You entirely misrepresent my argument. Never once did I say it /detracts from game/. What I did say is that, at a time when devs are already drastically overworked and underbudgeted, the first things to cut are the ones that make the smallest impact on long-term fiscal success. Then when things are looking better, you work them back in.
Do you think WoW had anything resembling Hildibrand at their peak of 12 million subscribers? There were some random silly side quests, sure, but not at all like what SE is doing with Hildibrand. And I can absolutely guarantee you their losing 7-8 million subscribers over recent years has absolutely nothing at all to do with WoW's lack of this kind of content.
XIV isn't as successful as people think. There's a reason SE tends to celebrate "accounts made" and "number of characters" rather than raw subscription numbers. At its peak, XI hit around 750k subscribers. It stayed around 500k average for many years otherwise. It did this in spite of being extraordinarily unfriendly to solo and casual players, and it did this in spite of not having silly throwaway questlines. We haven't been given exact numbers, but a lot of sources are estimating XIV hit around 500-600k subs at its peak so far, but not much more. It's possible it has matched XI's highest mark, but doesn't seem like it. (And there's a reason we've never had a lodestone post about celebrating 1 million active subscribers)
(Also, as an aside: FFXI might currently have 50-100k subscribers at most. It is the most casual and solo friendly it has ever been. Correlation does not equal causation, but it's interesting to consider how strange it is that the casualification of the game seems to have little to no impact on drawing in new or returning casual players. We also see the same pattern with WoW: the more casual it gets, the more subs seem to flee from the game. Curious.)
The thing is, Wow and FFXI both did have silly and fun characters and questlines, but it was usually handled one of two ways. Either it would be a recurring character that makes brief cameos in these other quests (Think Naji from the Bastok missions) without ever being the focal point, or it would just be a really fast, simple side quest with brief dialogue and maybe a quick cutscene. Focusing on just one of these silly characters, giving them a supporting cast and an involved story with lots of elements and even some battle/instanced content is something fairly unique to FFXIV, and I'd argue it's good to have something unique. Generally.
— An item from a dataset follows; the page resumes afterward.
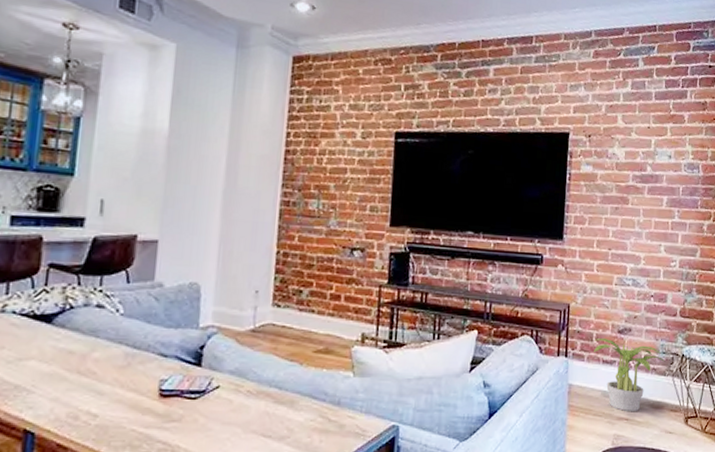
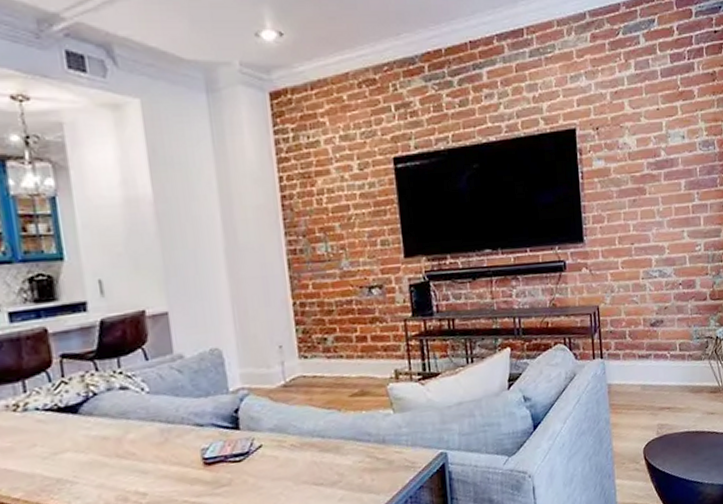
potted plant: present [594,337,665,411] -> none [628,333,700,401]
But you have to pick your battles and you have to do things at the right time. People are either willfully ignorant or just plain naive if they think this content exists and is developed in a vacuum with unlimited resources. The truth is that shareholders are forcing SE to divert a LOT of xiv's resources to other projects right now. Shareholders care about the company's bottom line as a whole and less about this one property's health. They probably don't even really understand MMOs or care much (which we saw quite vividly with XIV 1.0's failures). To them, Yoshi succeeded in their goals: they turned around a failed franchise, earned back the money and made it profitable, and restored honor to a tarnished name. Now they can just coast off the monthly sub fees.
People's memories are too short. They forget all too easily they did exactly the same thing with FFXI... to fund FFXIV... in the first place. And it nearly destroyed the game. So what I'm saying is, as long as FFXIV isn't getting all the resources and manpower it deserves, it needs to be /very/ picky about how it spends its time and money- and Hildibrand, currently, is a foolish choice.